[To do] Render each line of the listing below as a JSON list of strings, one string per line, skipping blank lines. Leave the pictures out of the list.

════

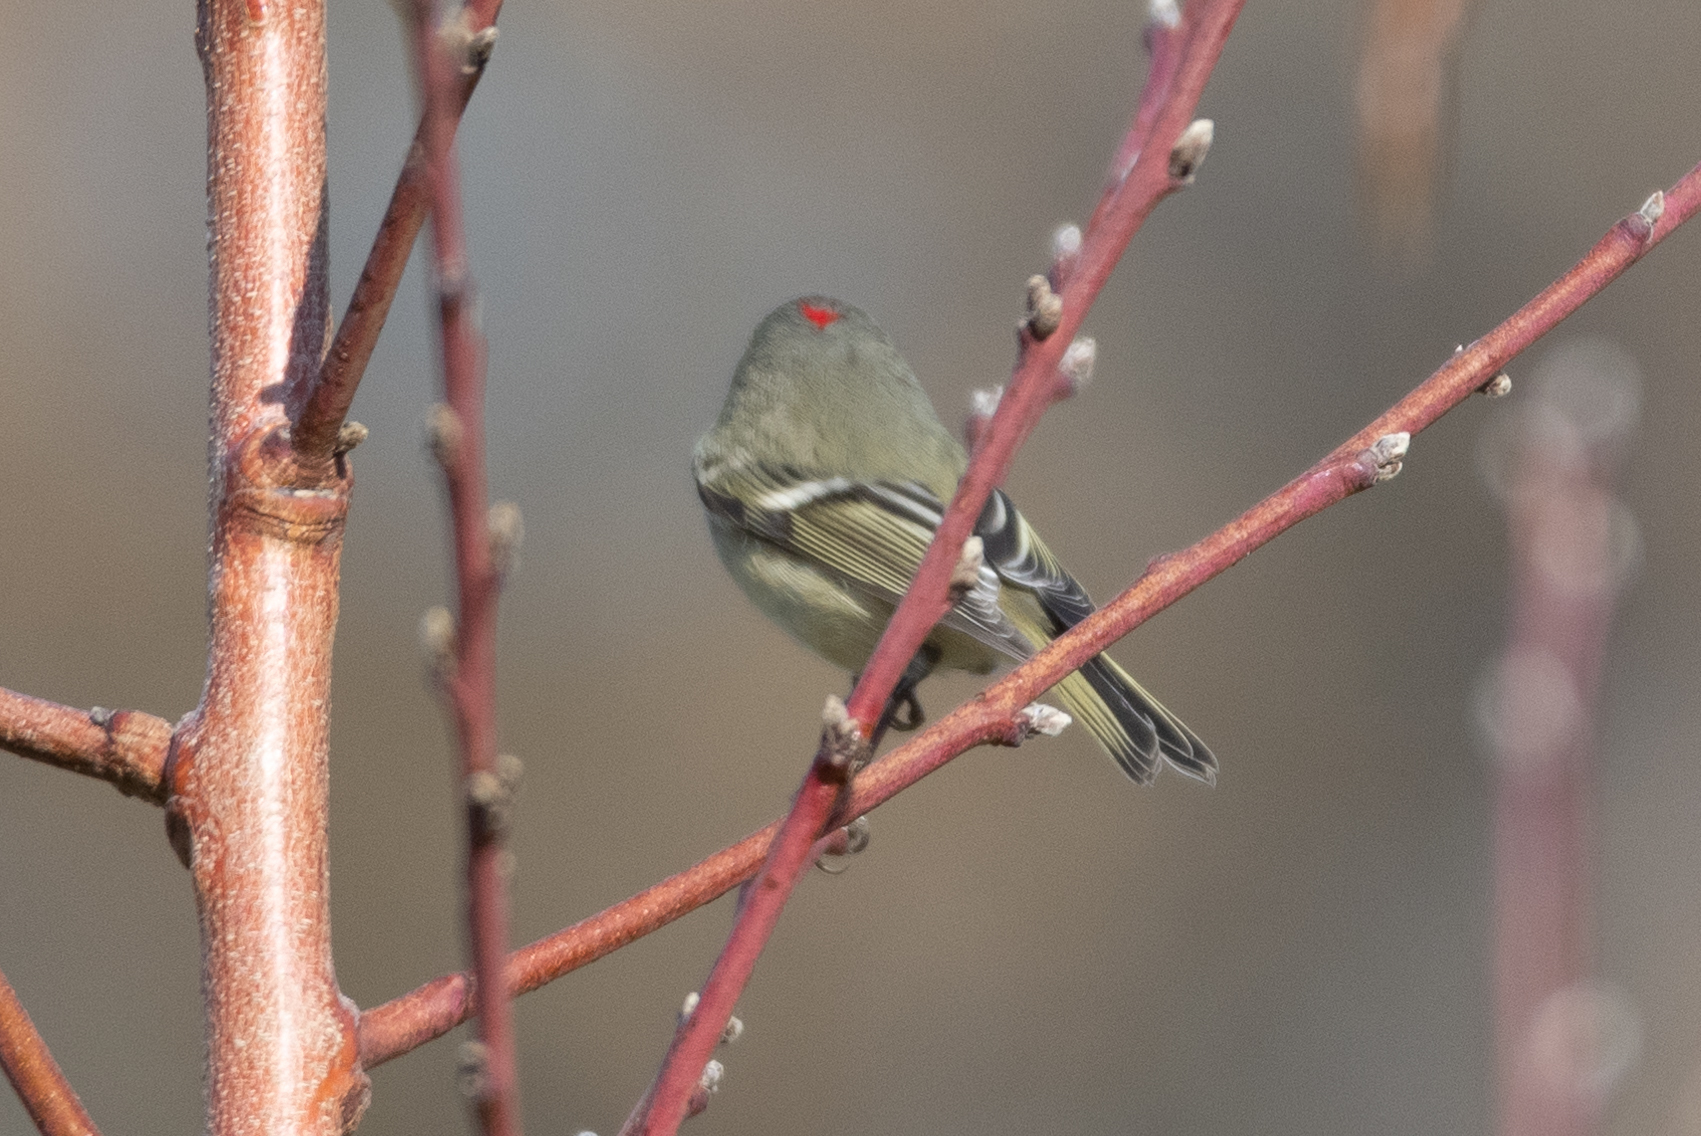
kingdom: Animalia
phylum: Chordata
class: Aves
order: Passeriformes
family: Regulidae
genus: Regulus
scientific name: Regulus calendula
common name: Ruby-crowned kinglet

════

[Output for this task]
[
  "kingdom: Animalia",
  "phylum: Chordata",
  "class: Aves",
  "order: Passeriformes",
  "family: Regulidae",
  "genus: Regulus",
  "scientific name: Regulus calendula",
  "common name: Ruby-crowned kinglet"
]